Coletiva expõe análise forte e direta do jogo
A coletiva do técnico Eduardo Barros após o empate trouxe uma leitura profunda, direta e sem rodeios sobre o desempenho do Cuiabá. Logo de início, o treinador deixou claro: “o jogo dá para ser analisado de forma bem densa”. E, de fato, sua análise revelou pontos cruciais que acendem um alerta no torcedor.
Além disso, Barros destacou a superioridade no primeiro tempo, mas também apontou um problema recorrente: a falta de eficiência nas finalizações. Ou seja, o time cria, mas não transforma.

Foto: AssComDourado
Superioridade sem gol preocupa torcedor auriverde
Durante a primeira etapa, o Cuiabá dominou as ações. Segundo o treinador, “tivemos as melhores oportunidades e poderíamos ter saído vencendo”. No entanto, a equipe pecou justamente no momento decisivo.
Portanto, mesmo com volume de jogo, faltou precisão. Esse cenário, inclusive, já havia sido observado em partidas anteriores, o que reforça um padrão preocupante.
Além disso, Barros foi direto ao ponto: “a gente precisa transformar essas chances em gol, como fizemos contra o Goiás”. Assim, o alerta está dado, produtividade sem resultado não garante vitória.
Chuva muda jogo e vira fator decisivo em campo
Se o primeiro tempo teve controle do Cuiabá, o segundo foi completamente diferente. Isso porque, segundo o treinador, “o dilúvio no intervalo atrapalhou completamente a qualidade do jogo”.
Com o gramado encharcado, o estilo da partida mudou drasticamente. Dessa forma, o jogo ficou mais físico, com menos técnica e mais disputa. Consequentemente, o Cuiabá perdeu sua característica de jogo apoiado.
Além disso, o técnico destacou que o cenário favoreceu o adversário em momentos decisivos, principalmente nos minutos finais.
Polêmica do pênalti revolta comissão técnica
Outro ponto que gerou forte repercussão foi o lance do pênalti. Para Barros, a decisão foi equivocada e influenciada pelo VAR.
Ele afirmou: “é um lance completamente interpretativo” e reforçou que o movimento do jogador foi natural. Ainda mais, completou dizendo que houve “má condução da equipe do VAR”.

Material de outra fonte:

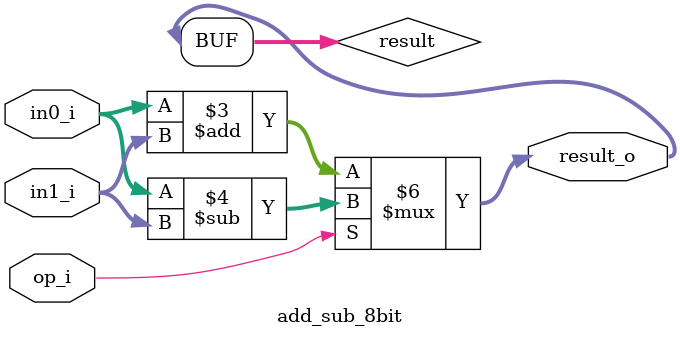
<source format=v>

`timescale 1ns / 1ps


module add_sub_8bit
(
input [7:0] in0_i,
input [7:0] in1_i,
input op_i,
output [7:0] result_o
);

reg [7:0] result;

always @(in0_i, in1_i, op_i) begin
    if (op_i == 1'b0) begin
        result = in0_i + in1_i;
    end
    else begin
        result = in0_i - in1_i;
    end
end

assign result_o = result; 

endmodule
</source>
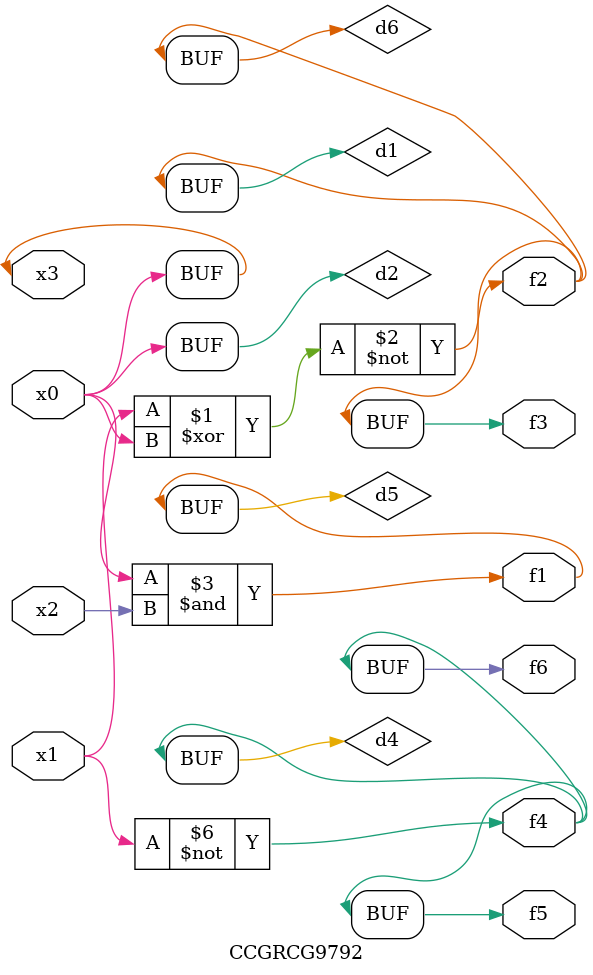
<source format=v>
module CCGRCG9792(
	input x0, x1, x2, x3,
	output f1, f2, f3, f4, f5, f6
);

	wire d1, d2, d3, d4, d5, d6;

	xnor (d1, x1, x3);
	buf (d2, x0, x3);
	nand (d3, x0, x2);
	not (d4, x1);
	nand (d5, d3);
	or (d6, d1);
	assign f1 = d5;
	assign f2 = d6;
	assign f3 = d6;
	assign f4 = d4;
	assign f5 = d4;
	assign f6 = d4;
endmodule

</source>
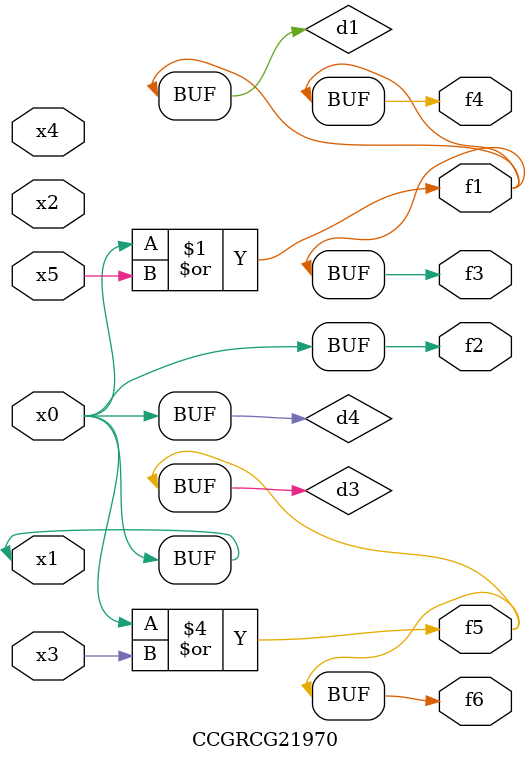
<source format=v>
module CCGRCG21970(
	input x0, x1, x2, x3, x4, x5,
	output f1, f2, f3, f4, f5, f6
);

	wire d1, d2, d3, d4;

	or (d1, x0, x5);
	xnor (d2, x1, x4);
	or (d3, x0, x3);
	buf (d4, x0, x1);
	assign f1 = d1;
	assign f2 = d4;
	assign f3 = d1;
	assign f4 = d1;
	assign f5 = d3;
	assign f6 = d3;
endmodule

</source>
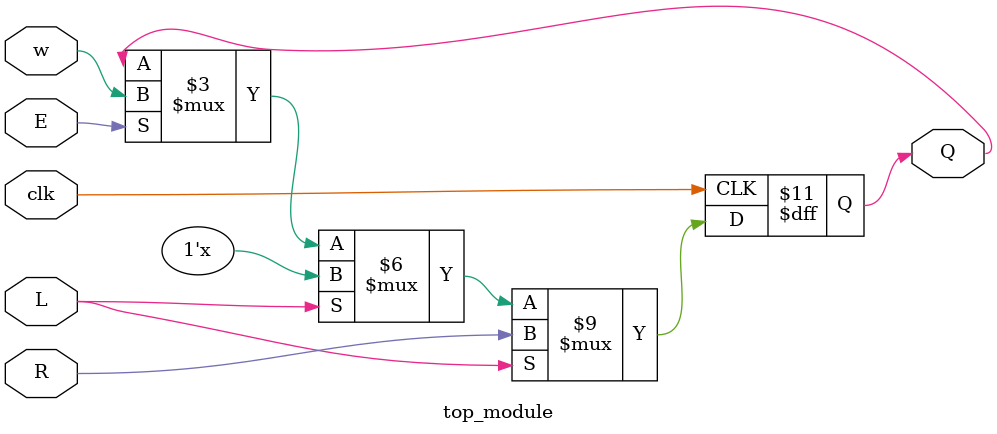
<source format=v>
module top_module (
    input clk,
    input w, R, E, L,
    output Q
);
    
    always @ (posedge clk) begin
        if(L)
            Q = R;
        else if(E)
            Q = w;
        else
            Q = Q;
    end

endmodule

</source>
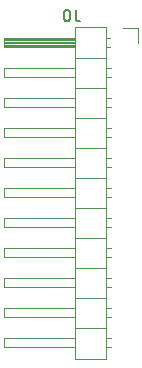
<source format=gbr>
%TF.GenerationSoftware,KiCad,Pcbnew,5.1.7-a382d34a8~87~ubuntu18.04.1*%
%TF.CreationDate,2020-11-02T19:01:26+01:00*%
%TF.ProjectId,controlled_generator_schematics,636f6e74-726f-46c6-9c65-645f67656e65,rev?*%
%TF.SameCoordinates,Original*%
%TF.FileFunction,Legend,Bot*%
%TF.FilePolarity,Positive*%
%FSLAX46Y46*%
G04 Gerber Fmt 4.6, Leading zero omitted, Abs format (unit mm)*
G04 Created by KiCad (PCBNEW 5.1.7-a382d34a8~87~ubuntu18.04.1) date 2020-11-02 19:01:26*
%MOMM*%
%LPD*%
G01*
G04 APERTURE LIST*
%ADD10C,0.120000*%
%ADD11C,0.150000*%
G04 APERTURE END LIST*
D10*
%TO.C,J0*%
X276395001Y-337775001D02*
X275125001Y-337775001D01*
X276395001Y-339045001D02*
X276395001Y-337775001D01*
X274082072Y-364825001D02*
X273685001Y-364825001D01*
X274082072Y-364065001D02*
X273685001Y-364065001D01*
X265025001Y-364825001D02*
X271025001Y-364825001D01*
X265025001Y-364065001D02*
X265025001Y-364825001D01*
X271025001Y-364065001D02*
X265025001Y-364065001D01*
X273685001Y-363175001D02*
X271025001Y-363175001D01*
X274082072Y-362285001D02*
X273685001Y-362285001D01*
X274082072Y-361525001D02*
X273685001Y-361525001D01*
X265025001Y-362285001D02*
X271025001Y-362285001D01*
X265025001Y-361525001D02*
X265025001Y-362285001D01*
X271025001Y-361525001D02*
X265025001Y-361525001D01*
X273685001Y-360635001D02*
X271025001Y-360635001D01*
X274082072Y-359745001D02*
X273685001Y-359745001D01*
X274082072Y-358985001D02*
X273685001Y-358985001D01*
X265025001Y-359745001D02*
X271025001Y-359745001D01*
X265025001Y-358985001D02*
X265025001Y-359745001D01*
X271025001Y-358985001D02*
X265025001Y-358985001D01*
X273685001Y-358095001D02*
X271025001Y-358095001D01*
X274082072Y-357205001D02*
X273685001Y-357205001D01*
X274082072Y-356445001D02*
X273685001Y-356445001D01*
X265025001Y-357205001D02*
X271025001Y-357205001D01*
X265025001Y-356445001D02*
X265025001Y-357205001D01*
X271025001Y-356445001D02*
X265025001Y-356445001D01*
X273685001Y-355555001D02*
X271025001Y-355555001D01*
X274082072Y-354665001D02*
X273685001Y-354665001D01*
X274082072Y-353905001D02*
X273685001Y-353905001D01*
X265025001Y-354665001D02*
X271025001Y-354665001D01*
X265025001Y-353905001D02*
X265025001Y-354665001D01*
X271025001Y-353905001D02*
X265025001Y-353905001D01*
X273685001Y-353015001D02*
X271025001Y-353015001D01*
X274082072Y-352125001D02*
X273685001Y-352125001D01*
X274082072Y-351365001D02*
X273685001Y-351365001D01*
X265025001Y-352125001D02*
X271025001Y-352125001D01*
X265025001Y-351365001D02*
X265025001Y-352125001D01*
X271025001Y-351365001D02*
X265025001Y-351365001D01*
X273685001Y-350475001D02*
X271025001Y-350475001D01*
X274082072Y-349585001D02*
X273685001Y-349585001D01*
X274082072Y-348825001D02*
X273685001Y-348825001D01*
X265025001Y-349585001D02*
X271025001Y-349585001D01*
X265025001Y-348825001D02*
X265025001Y-349585001D01*
X271025001Y-348825001D02*
X265025001Y-348825001D01*
X273685001Y-347935001D02*
X271025001Y-347935001D01*
X274082072Y-347045001D02*
X273685001Y-347045001D01*
X274082072Y-346285001D02*
X273685001Y-346285001D01*
X265025001Y-347045001D02*
X271025001Y-347045001D01*
X265025001Y-346285001D02*
X265025001Y-347045001D01*
X271025001Y-346285001D02*
X265025001Y-346285001D01*
X273685001Y-345395001D02*
X271025001Y-345395001D01*
X274082072Y-344505001D02*
X273685001Y-344505001D01*
X274082072Y-343745001D02*
X273685001Y-343745001D01*
X265025001Y-344505001D02*
X271025001Y-344505001D01*
X265025001Y-343745001D02*
X265025001Y-344505001D01*
X271025001Y-343745001D02*
X265025001Y-343745001D01*
X273685001Y-342855001D02*
X271025001Y-342855001D01*
X274082072Y-341965001D02*
X273685001Y-341965001D01*
X274082072Y-341205001D02*
X273685001Y-341205001D01*
X265025001Y-341965001D02*
X271025001Y-341965001D01*
X265025001Y-341205001D02*
X265025001Y-341965001D01*
X271025001Y-341205001D02*
X265025001Y-341205001D01*
X273685001Y-340315001D02*
X271025001Y-340315001D01*
X274015001Y-339425001D02*
X273685001Y-339425001D01*
X274015001Y-338665001D02*
X273685001Y-338665001D01*
X271025001Y-339325001D02*
X265025001Y-339325001D01*
X271025001Y-339205001D02*
X265025001Y-339205001D01*
X271025001Y-339085001D02*
X265025001Y-339085001D01*
X271025001Y-338965001D02*
X265025001Y-338965001D01*
X271025001Y-338845001D02*
X265025001Y-338845001D01*
X271025001Y-338725001D02*
X265025001Y-338725001D01*
X265025001Y-339425001D02*
X271025001Y-339425001D01*
X265025001Y-338665001D02*
X265025001Y-339425001D01*
X271025001Y-338665001D02*
X265025001Y-338665001D01*
X271025001Y-337715001D02*
X273685001Y-337715001D01*
X271025001Y-365775001D02*
X271025001Y-337715001D01*
X273685001Y-365775001D02*
X271025001Y-365775001D01*
X273685001Y-337715001D02*
X273685001Y-365775001D01*
D11*
X271073334Y-336227381D02*
X271073334Y-336941667D01*
X271120953Y-337084524D01*
X271216191Y-337179762D01*
X271359048Y-337227381D01*
X271454286Y-337227381D01*
X270406667Y-336227381D02*
X270311429Y-336227381D01*
X270216191Y-336275001D01*
X270168572Y-336322620D01*
X270120953Y-336417858D01*
X270073334Y-336608334D01*
X270073334Y-336846429D01*
X270120953Y-337036905D01*
X270168572Y-337132143D01*
X270216191Y-337179762D01*
X270311429Y-337227381D01*
X270406667Y-337227381D01*
X270501905Y-337179762D01*
X270549524Y-337132143D01*
X270597143Y-337036905D01*
X270644762Y-336846429D01*
X270644762Y-336608334D01*
X270597143Y-336417858D01*
X270549524Y-336322620D01*
X270501905Y-336275001D01*
X270406667Y-336227381D01*
%TD*%
M02*

</source>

Portanto, a insatisfação ficou evidente, mostrando que fatores externos também impactaram diretamente o resultado final.
Falta de maturidade custou resultado ao Cuiabá
Apesar das adversidades, o Cuiabá chegou a sair na frente. No entanto, não conseguiu sustentar o placar. E aqui entra um dos pontos mais fortes da coletiva.
Barros foi categórico: “faltou maturidade e faltou casca”. Segundo ele, o time cometeu erros evitáveis, como faltas próximas à área, que deram chances ao adversário.
Além disso, destacou: “a gente precisava sustentar esse placar difícil”. Assim, fica claro que o problema não foi apenas técnico, mas também emocional e estratégico.
Substituições mostram impacto do imprevisto no jogo
Outro fator importante foram as substituições. Algumas delas, inclusive, não estavam no planejamento inicial.
O treinador explicou: “tem situações que a gente não controla”, citando as saídas de Vitor Mendes e Hernandes por questões físicas.
Por outro lado, algumas mudanças foram estratégicas, como a entrada de Eliel, já prevista pela comissão. Portanto, o jogo exigiu adaptação constante.
Desempenho existe, falta transformar em vitória
Em resumo, o Cuiabá apresentou volume, organização e momentos de superioridade. No entanto, pecou nos detalhes que decidem jogos.
Dessa forma, o recado do técnico é claro: é preciso evoluir na eficiência e na maturidade para transformar desempenho em resultado.
Agora, o foco se volta para o próximo desafio, onde o time precisa provar, dentro de campo, que aprendeu com os erros.